Tom Cruise                             

Tom Cruise                             

“Mission: Impossible – Rogue Nation” is an action adventure film starring Thomas Cruise Mapother IV, a young up and coming actor who got his start in Hollywood on the set of ABC’s “Lost.”

I think it’s safe to say he’s found his way in this suspenseful film, where he plays Ethan Hawke, a down-on-his-luck International Monetary Fund (IMF) agent, on the run from the nefarious CIA (the same guys responsible for the cheat codes that accompanied Nintendo’s Iran Contra) while also in pursuit of Hydra, a terrorist organization founded by British Intelligence that went rogue and perpetuated multiple horrific acts around the world.   

Jack Donaghy plays CIA Director Alan Alda, a man set on disbanding the IMF as punishment for the collateral damage it caused during past exploits. Counter to Alda is Hawkeye, head of the IMF and devoted friend of Cruise Mapother IV. Hawkeye puts his superhero abilities aside to surreptitiously assist Mapother in his search for Hydra.

I particularly enjoyed Simon Cowell’s performance as Benji Dunn, resident IMF computer nerd who brought levity to the film while remaining grounded in his role. I’ve heard Cowell was a real jerk on the set of "America’s Most Wanted," so it was nice to see he’s as capable of tickling my funny bone as he is at tickling the ivories.
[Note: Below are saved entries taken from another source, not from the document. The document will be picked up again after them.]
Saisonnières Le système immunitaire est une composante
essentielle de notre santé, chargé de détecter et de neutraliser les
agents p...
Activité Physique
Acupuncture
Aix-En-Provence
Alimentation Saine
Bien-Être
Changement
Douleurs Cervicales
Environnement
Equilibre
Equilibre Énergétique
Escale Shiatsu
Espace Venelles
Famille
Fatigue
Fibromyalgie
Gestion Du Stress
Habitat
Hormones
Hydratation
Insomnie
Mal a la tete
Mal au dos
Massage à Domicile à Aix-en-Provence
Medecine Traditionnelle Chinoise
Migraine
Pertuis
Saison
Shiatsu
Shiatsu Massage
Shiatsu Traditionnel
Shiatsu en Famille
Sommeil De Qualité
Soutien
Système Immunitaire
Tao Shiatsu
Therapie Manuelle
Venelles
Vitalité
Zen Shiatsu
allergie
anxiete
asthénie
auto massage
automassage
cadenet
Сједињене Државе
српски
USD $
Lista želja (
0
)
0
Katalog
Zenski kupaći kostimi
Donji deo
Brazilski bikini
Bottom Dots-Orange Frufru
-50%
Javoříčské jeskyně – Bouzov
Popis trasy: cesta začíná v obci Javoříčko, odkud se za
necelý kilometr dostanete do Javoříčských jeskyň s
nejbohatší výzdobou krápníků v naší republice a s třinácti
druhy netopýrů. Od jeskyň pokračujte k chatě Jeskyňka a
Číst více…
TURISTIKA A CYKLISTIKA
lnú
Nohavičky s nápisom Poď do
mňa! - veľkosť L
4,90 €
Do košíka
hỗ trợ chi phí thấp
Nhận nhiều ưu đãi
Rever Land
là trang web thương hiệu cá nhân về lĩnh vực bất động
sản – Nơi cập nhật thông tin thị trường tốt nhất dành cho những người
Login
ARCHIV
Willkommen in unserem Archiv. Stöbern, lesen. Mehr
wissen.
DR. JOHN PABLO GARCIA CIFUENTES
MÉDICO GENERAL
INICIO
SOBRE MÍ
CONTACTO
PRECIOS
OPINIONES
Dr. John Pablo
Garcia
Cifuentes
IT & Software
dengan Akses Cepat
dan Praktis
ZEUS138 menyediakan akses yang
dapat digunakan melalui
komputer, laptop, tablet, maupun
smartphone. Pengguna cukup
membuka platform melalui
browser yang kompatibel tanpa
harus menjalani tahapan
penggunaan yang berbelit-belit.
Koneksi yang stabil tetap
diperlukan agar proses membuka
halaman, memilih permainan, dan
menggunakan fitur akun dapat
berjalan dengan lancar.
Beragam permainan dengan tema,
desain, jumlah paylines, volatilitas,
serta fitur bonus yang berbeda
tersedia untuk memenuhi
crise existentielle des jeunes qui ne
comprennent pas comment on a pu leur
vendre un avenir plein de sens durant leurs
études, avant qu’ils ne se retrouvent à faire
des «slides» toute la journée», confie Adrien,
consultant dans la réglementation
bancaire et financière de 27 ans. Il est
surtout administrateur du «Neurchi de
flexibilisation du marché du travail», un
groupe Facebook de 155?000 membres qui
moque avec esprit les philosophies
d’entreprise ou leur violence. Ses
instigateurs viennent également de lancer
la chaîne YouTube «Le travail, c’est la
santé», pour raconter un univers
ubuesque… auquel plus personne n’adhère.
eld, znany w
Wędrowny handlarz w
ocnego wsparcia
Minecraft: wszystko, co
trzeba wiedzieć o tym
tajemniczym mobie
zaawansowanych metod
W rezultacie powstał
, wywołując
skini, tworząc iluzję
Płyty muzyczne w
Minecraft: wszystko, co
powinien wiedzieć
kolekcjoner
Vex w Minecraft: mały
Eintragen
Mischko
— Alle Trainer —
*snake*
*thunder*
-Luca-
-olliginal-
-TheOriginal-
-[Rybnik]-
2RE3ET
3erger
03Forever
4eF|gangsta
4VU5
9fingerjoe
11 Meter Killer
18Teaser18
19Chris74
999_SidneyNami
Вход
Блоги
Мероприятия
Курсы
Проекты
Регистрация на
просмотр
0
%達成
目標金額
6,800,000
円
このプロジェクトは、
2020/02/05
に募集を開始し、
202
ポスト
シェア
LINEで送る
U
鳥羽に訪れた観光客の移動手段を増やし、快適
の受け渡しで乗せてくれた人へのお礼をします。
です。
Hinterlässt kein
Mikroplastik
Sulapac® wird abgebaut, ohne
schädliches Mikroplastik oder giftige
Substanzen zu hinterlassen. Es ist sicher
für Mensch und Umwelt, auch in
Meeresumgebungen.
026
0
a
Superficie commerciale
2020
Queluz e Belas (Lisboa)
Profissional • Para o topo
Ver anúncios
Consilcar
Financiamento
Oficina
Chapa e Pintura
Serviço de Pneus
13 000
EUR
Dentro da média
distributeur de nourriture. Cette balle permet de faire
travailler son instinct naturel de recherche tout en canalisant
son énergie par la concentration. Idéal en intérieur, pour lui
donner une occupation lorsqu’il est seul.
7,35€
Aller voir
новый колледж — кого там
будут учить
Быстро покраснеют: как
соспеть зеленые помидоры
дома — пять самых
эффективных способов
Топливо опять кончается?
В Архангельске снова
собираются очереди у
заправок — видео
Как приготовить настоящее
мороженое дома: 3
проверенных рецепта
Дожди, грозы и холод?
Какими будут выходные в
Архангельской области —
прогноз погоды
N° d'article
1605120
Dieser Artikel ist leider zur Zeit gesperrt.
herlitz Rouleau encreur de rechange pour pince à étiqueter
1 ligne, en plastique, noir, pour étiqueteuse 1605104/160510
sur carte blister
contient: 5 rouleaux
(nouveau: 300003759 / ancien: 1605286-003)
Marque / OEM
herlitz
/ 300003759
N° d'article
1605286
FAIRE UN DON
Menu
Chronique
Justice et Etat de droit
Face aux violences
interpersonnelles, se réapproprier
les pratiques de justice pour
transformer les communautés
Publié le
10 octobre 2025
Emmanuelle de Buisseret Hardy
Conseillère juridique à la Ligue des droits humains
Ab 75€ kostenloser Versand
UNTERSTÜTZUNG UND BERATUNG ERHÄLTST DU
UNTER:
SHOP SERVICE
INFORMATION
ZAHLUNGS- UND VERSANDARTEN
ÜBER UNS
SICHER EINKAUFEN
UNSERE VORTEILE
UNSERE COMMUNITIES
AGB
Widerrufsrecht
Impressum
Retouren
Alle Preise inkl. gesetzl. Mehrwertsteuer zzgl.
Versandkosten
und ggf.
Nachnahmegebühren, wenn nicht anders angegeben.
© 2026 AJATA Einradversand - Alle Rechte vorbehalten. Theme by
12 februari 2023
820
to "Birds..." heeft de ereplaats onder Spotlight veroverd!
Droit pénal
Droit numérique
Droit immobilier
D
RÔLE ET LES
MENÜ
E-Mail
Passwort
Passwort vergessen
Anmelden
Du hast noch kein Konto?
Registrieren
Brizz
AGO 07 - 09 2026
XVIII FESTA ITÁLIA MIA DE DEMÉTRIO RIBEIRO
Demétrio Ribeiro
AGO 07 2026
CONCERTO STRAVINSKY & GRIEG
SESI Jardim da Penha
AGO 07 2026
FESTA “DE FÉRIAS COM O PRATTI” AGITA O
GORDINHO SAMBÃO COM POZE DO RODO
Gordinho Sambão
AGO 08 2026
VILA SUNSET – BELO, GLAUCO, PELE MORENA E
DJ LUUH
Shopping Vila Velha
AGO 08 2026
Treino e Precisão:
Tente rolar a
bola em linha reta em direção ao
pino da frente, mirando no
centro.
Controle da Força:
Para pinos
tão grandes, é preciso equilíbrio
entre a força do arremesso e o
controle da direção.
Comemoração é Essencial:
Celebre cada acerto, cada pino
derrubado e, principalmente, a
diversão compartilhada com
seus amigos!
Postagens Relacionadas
Rounding out the film is Rebecca Ferguson as Elsa of Arendelle, a quadruple agent whose allegiance is split between Hydra, British Intelligence, something called “The Syndicate,” and even Hawke himself. Her presence in the film helps up the emotional stakes, and I, for one, was happy to finally see a gorgeous female make an appearance in a spy thriller.

As entertaining as the film may be, it was two big shortcomings: the magnanimous Luther, played by Jerry Van Dyke, is underutilized, and the movie itself runs a little long at a whopping 240 minutes, give or take an hour.

Kudos to Cruise Mapother IV for proving the transition from television to film isn’t an “impossible mission.” He might as well set his career on "cruise control," because he has a long path ahead of him.

This film marks the fifth in a series, and I eagerly await the release of the four prequels.